* [TEXTE DU DOCUMENT]
Revenons au stockage du CO₂ dans le substratum profond. Au départ cette idée vient des pétrolières. Injecter d’énormes volumes de gaz dans les strates poreuses des gisements épuisés leur est apparu comme une excellente initiative, « win-win » comme on dit dans ces milieux. D’une part on se débarrasse du gaz CO₂, d’autre part ça remet en pression les poches résiduelles d’hydrocarbures des gisements vieillissants qui peuvent alors être extraites par les puits voisins encore actifs. 

Ces pratiques soulèvent plusieurs questions techniques. Dans ce billet, je ne vais m’attarder sur une seule de ces questions. Elle est identique à celle que j’ai posée il y a une décennie à propos de l’industrie du gaz de schiste: la gestion à moyen et long termes des puits une fois achevés. Voici le libellé de la question que j’ai posée à l’IA: « Étant donné la dégradation probable des puits dans le temps, quelle doit être la durée de monitoring de ces puits qui seront implantés dans le substratum pour y stocker d’importants volumes de CO ? Des décennies? Des siècles? Des millénaires ? »

* [EXTRAIT DE DONNÉES]
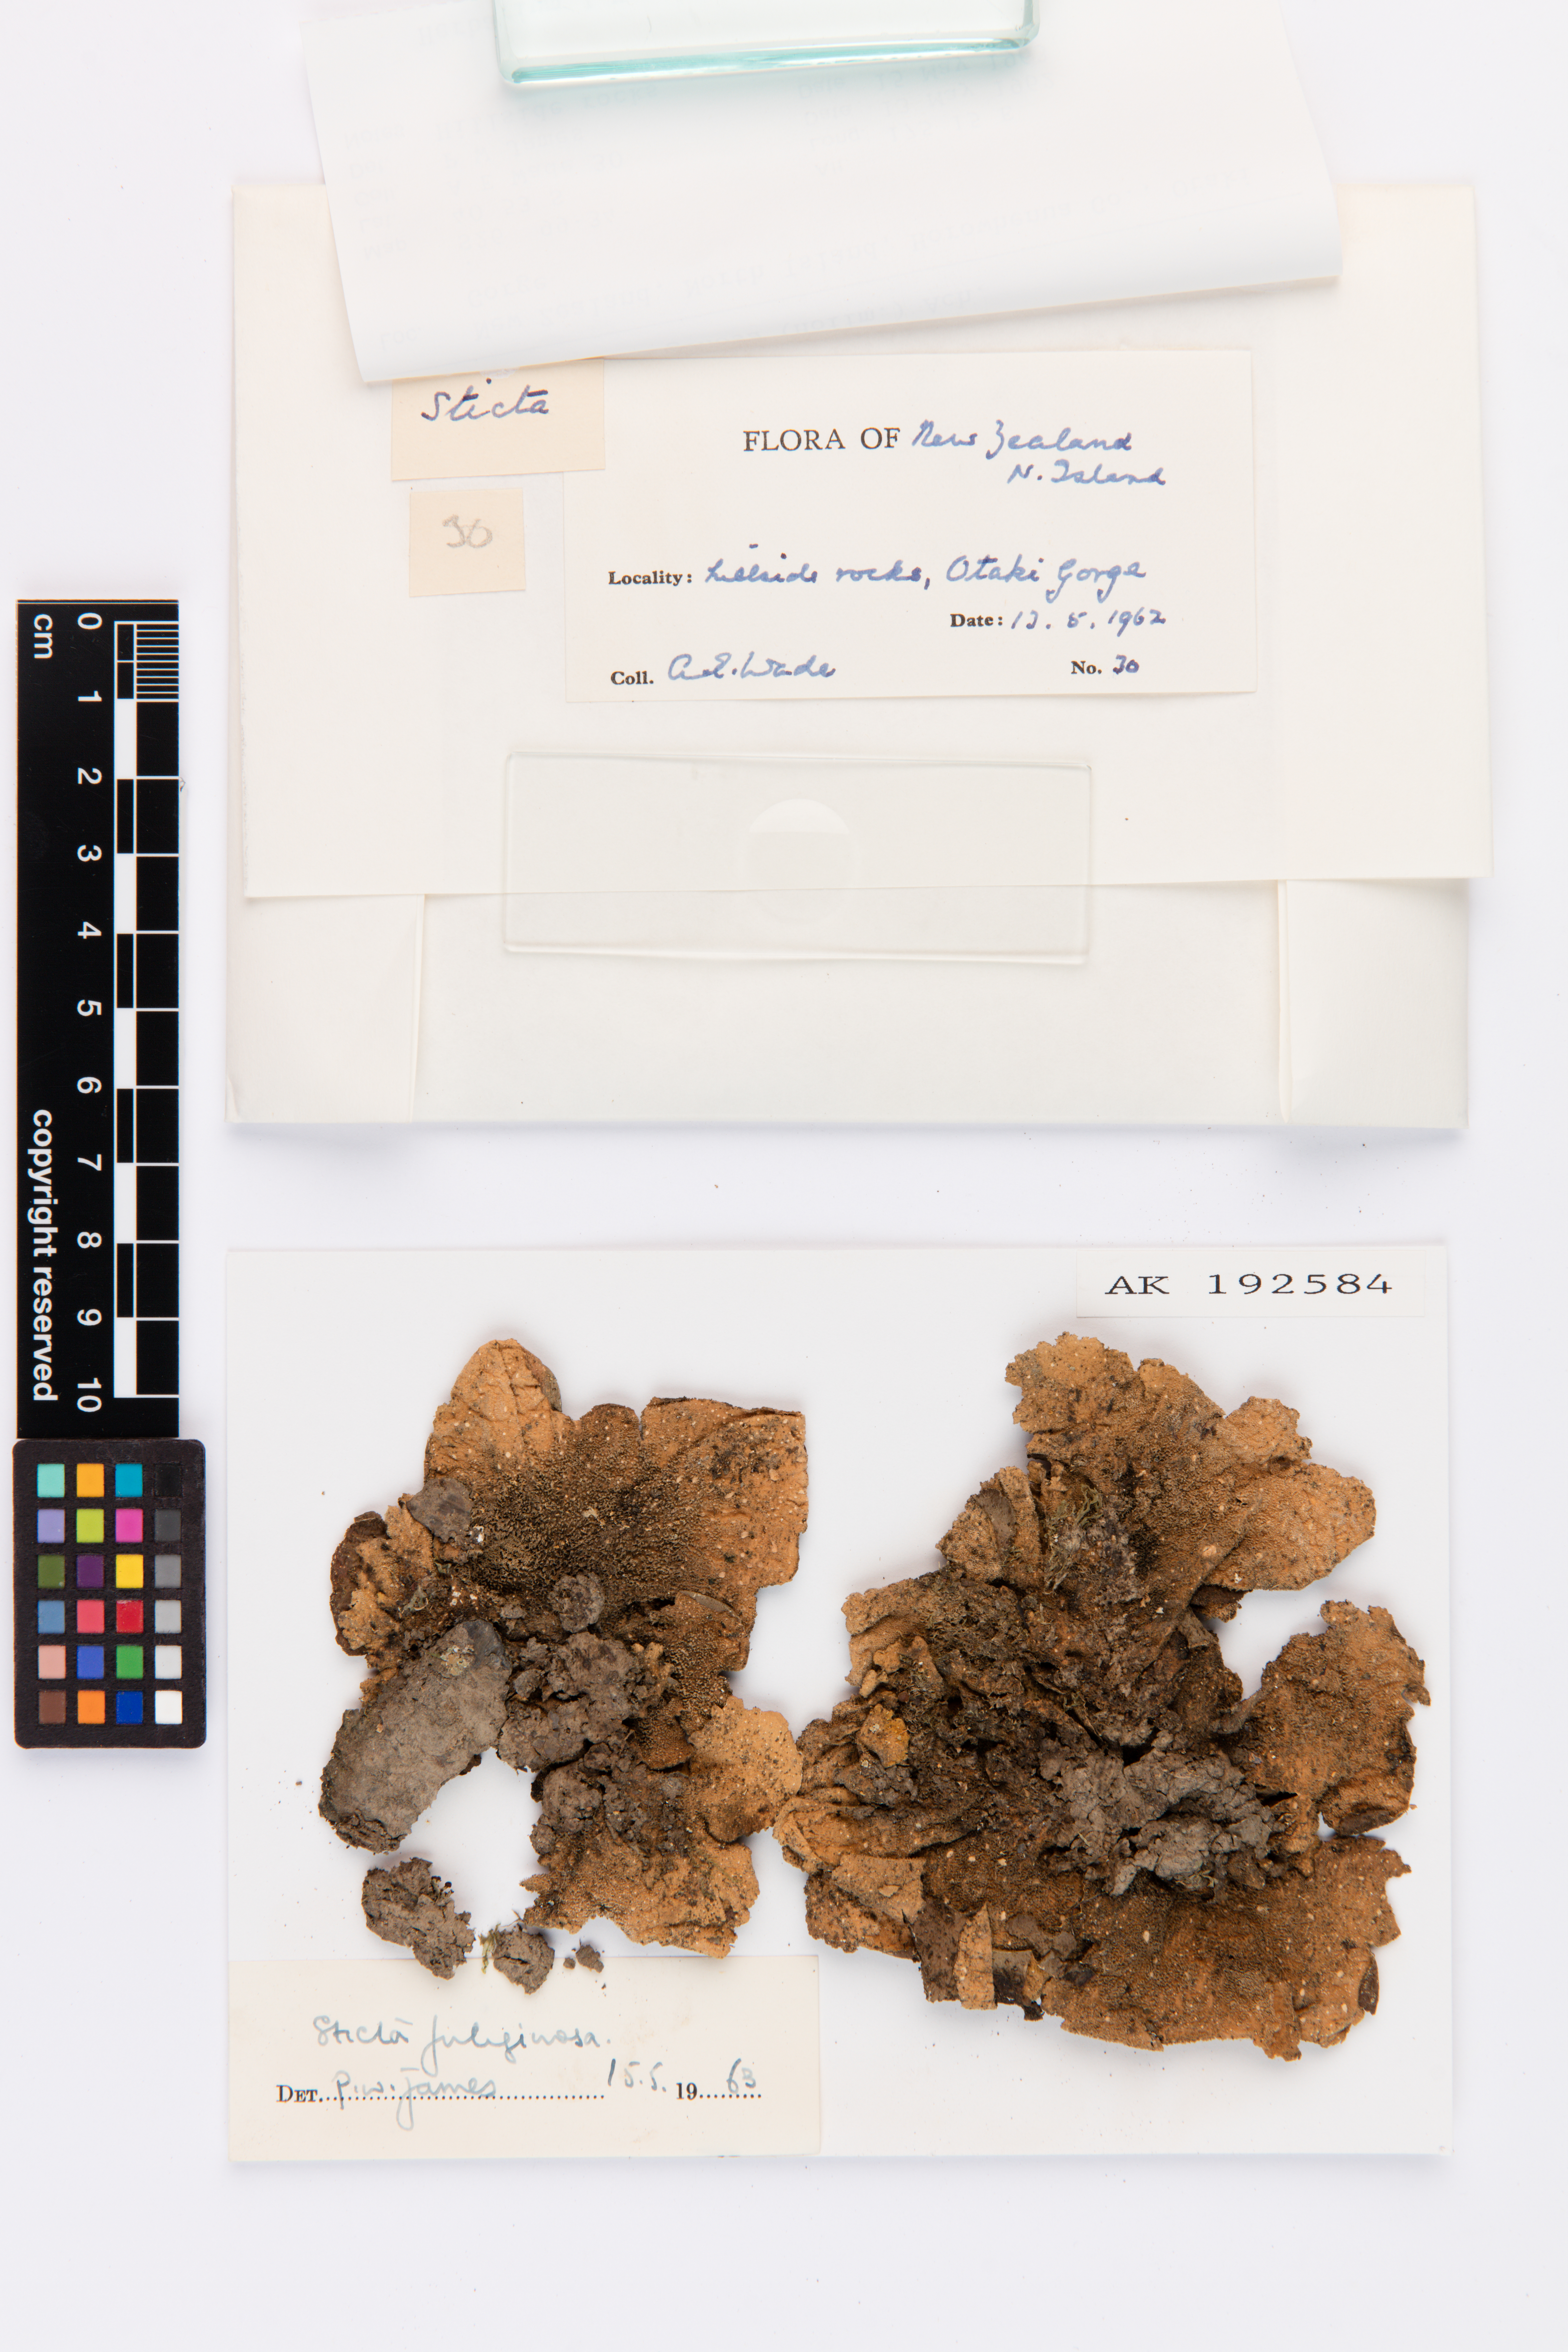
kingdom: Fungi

* [EXERCICES PROPOSÉS]
#1 Selon le texte sur le stockage du CO₂, de qui vient au départ l’idée de stocker ce gaz dans le substratum profond ?
#2 Indiquez si chacune des affirmations suivantes concorde avec le texte sur le stockage du CO₂, en répondant par oui ou par non et en citant les mots du texte qui permettent de trancher.
(a) L’injection du gaz permet aussi de remettre en pression les poches résiduelles d’hydrocarbures.
(b) Le gaz est injecté dans des gisements encore en pleine production.
(c) La question retenue porte sur la gestion à moyen et long termes des puits une fois achevés.
#3 Poursuivez la rédaction du texte sur le stockage du CO₂ à partir de sa dernière phrase.
La liste n’a aucun lien avec le texte sur le stockage du CO₂.

* [CORRIGÉ DES EXERCICES]
#1 Elle vient des pétrolières.

#2
(a) Oui : « ça remet en pression les poches résiduelles d’hydrocarbures des gisements vieillissants ».
(b) Non : « les strates poreuses des gisements épuisés ».
(c) Oui : « la gestion à moyen et long termes des puits une fois achevés ».

#3
La surveillance des puits de capture et de stockage de carbone (CCS) doit généralement être maintenue pendant plusieurs décennies, l'objectif étant d'assurer la permanence du stockage pendant des siècles, voire des millénaires.

Voici une ventilation des délais :

Période de surveillance réglementaire (décennies) : Les réglementations, telles que les règles américaines de l'EPA (Environmental Protection Agency) pour les puits de classe VI, exigent généralement une période de surveillance post-injection d'au moins 50 ans, à moins que les régulateurs n'approuvent un calendrier alternatif basé sur des données spécifiques au site. Dans d'autres juridictions comme l'Alberta, la phase initiale de surveillance post-fermeture requise avant le transfert de responsabilité au gouvernement peut être aussi courte que 10 ans, suivie d'une intendance gouvernementale pendant des décennies supplémentaires.

Permanence ciblée (siècles à millénaires) : L'objectif ultime du stockage géologique est le confinement permanent pour atténuer efficacement le changement climatique. Les modèles climatiques et les normes scientifiques soulignent souvent que le CO₂ stocké doit rester séquestré pendant des centaines, voire des milliers d'années (siècles à millénaires) pour atteindre les objectifs climatiques.

Cycle de vie du projet : L'ensemble du cycle de vie du projet, de la sélection du site et de l'injection à la surveillance post-fermeture, peut s'étendre sur de nombreuses décennies, ce qui est un facteur majeur dans la planification du projet et les considérations financières.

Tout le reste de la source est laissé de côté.